Страница 33 из 50
Глянув на реку, Женька увидел вроде бы плывущий камень. Потом догадался - ватная стеганая телогрейка так выглядит средь белых бурунов и серых проплешин отсвечивающей воды. А следом чуть подальше от этого плывущего камня появилась у скальной стены отбойного берега смоляная лодка. Нет, часть ее, без кормы. И виден был ему желтый излом досок.

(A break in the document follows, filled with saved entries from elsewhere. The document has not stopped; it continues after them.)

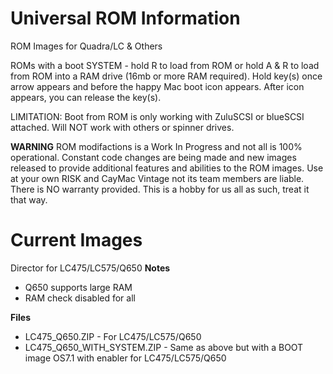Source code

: # Universal ROM Information
ROM Images for Quadra/LC &amp; Others

ROMs with a boot SYSTEM - hold R to load from ROM or hold A & R to load from ROM into a RAM drive (16mb or more RAM required). Hold key(s) once arrow appears and before the happy Mac boot icon appears. After icon appears, you can release the key(s).

LIMITATION: Boot from ROM is only working with ZuluSCSI or blueSCSI attached. Will NOT work with others or spinner drives.

**WARNING**
ROM modifactions is a Work In Progress and not all is 100% operational. Constant code changes are being made and new images released to provide additional features and abilities to the ROM images. Use at your own RISK and CayMac Vintage not its team members are liable. There is NO warranty provided. This is a hobby for us all as such, treat it that way.

# Current Images
Director for LC475/LC575/Q650
  **Notes**
  - Q650 supports large RAM
  - RAM check disabled for all

  **Files**
  - LC475_Q650.ZIP - For LC475/LC575/Q650
  - LC475_Q650_WITH_SYSTEM.ZIP - Same as above but with a BOOT image OS7.1 with enabler for LC475/LC575/Q650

«Что за ерунда? Лариса же на оморочке пошла… - подумал он. - Откуда же лодка?»
- Лодка, инспектор! Телогрейку несет! - заорал Женька и, ухватившись за длинный натянутый линь, которым была принайтована к суку кедра лодка, перегнулся вниз.
- К какому берегу ближе? - спросил Шухов.
Снова Женька впился глазами в реку, отсвечивающую на солнце. Лодку он нашел взглядом сразу, но плывущего камня не было.
- Пропала куда-то! Нет, вон плывет!
- Да где же? Не вижу!
- В заводь, в заводь несет1
- Жива?
- Что? Телогрейка-то?
- Какая телогрейка?
- Телогрейка плывет! Телогрейка!
Теперь и инспектор приметил: в блестящей пороговой зыби перекатывается что-то темное, похожее на камень.
- Трави линь! - крикнул он наверх Женьке.
- Подождите! Не хватит! - отозвался тот.
- Трави! - И инспектор повернул рукоятку газа.
Дюралевая плоскодонка чуть подсела на корму и рванулась вперед.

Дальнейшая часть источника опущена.